6. Discovery may be taken in accordance with the Federal Rules of Civil Procedure. No further court order under Federal Rule of Civil Procedure 30(a)(2) or Local Rule 16 is required before the parties may conduct discovery.

7. Plaintiff is responsible for prosecuting this case. Plaintiff must promptly keep the Court informed of any change of address and must comply with the Court's orders in a timely fashion. Failure to do so may result in the dismissal of this action for failure to prosecute pursuant to Federal Rule of Civil Procedure 41(b). Plaintiff must file a notice of change of address in every pending case every time he is moved to a new facility.

8. Any motion for an extension of time must be filed no later than the deadline sought to be extended and must be accompanied by a showing of good cause.

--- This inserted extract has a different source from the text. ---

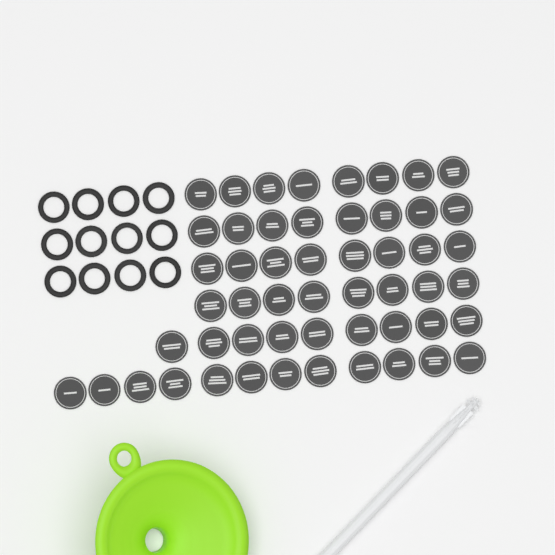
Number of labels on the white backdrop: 53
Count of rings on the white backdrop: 12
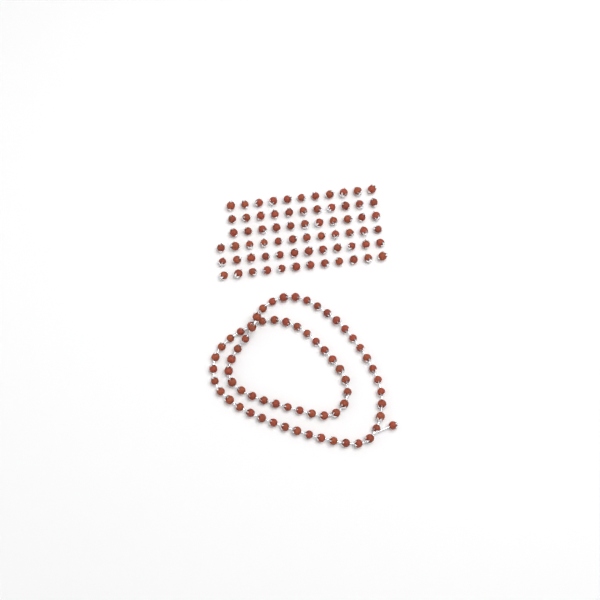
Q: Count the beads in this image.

9. Plaintiff is cautioned that he must include the case name and case number for this case on any document he submits to the Court for consideration in this case.

IT IS SO ORDERED.

FootNotes


1. The Court notes that plaintiff specifically states that he is "asserting a backward-looking denial of access claim." SAC at 12.
2. If defendants assert that plaintiff failed to exhaust his available administrative remedies as required by 42 U.S.C. § 1997e(a), defendants must raise such argument in a motion for summary judgment, pursuant to the Ninth Circuit's recent opinion in Albino v. Baca, 747 F.3d 1162 (9th Cir. 2014) (en banc) (overruling Wyatt v. Terhune, 315 F.3d 1108, 1119 (9th Cir. 2003), which held that failure to exhaust available administrative remedies under the Prison Litigation Reform Act, should be raised by a defendant as an unenumerated Rule 12(b) motion). Such a motion should also incorporate a modified Wyatt notice in light of Albino. See Wyatt v. Terhune, 315 F.3d 1108, 1120, n.14 (9th Cir. 2003); Stratton v. Buck, 697 F.3d 1004, 1008 (9th Cir. 2012).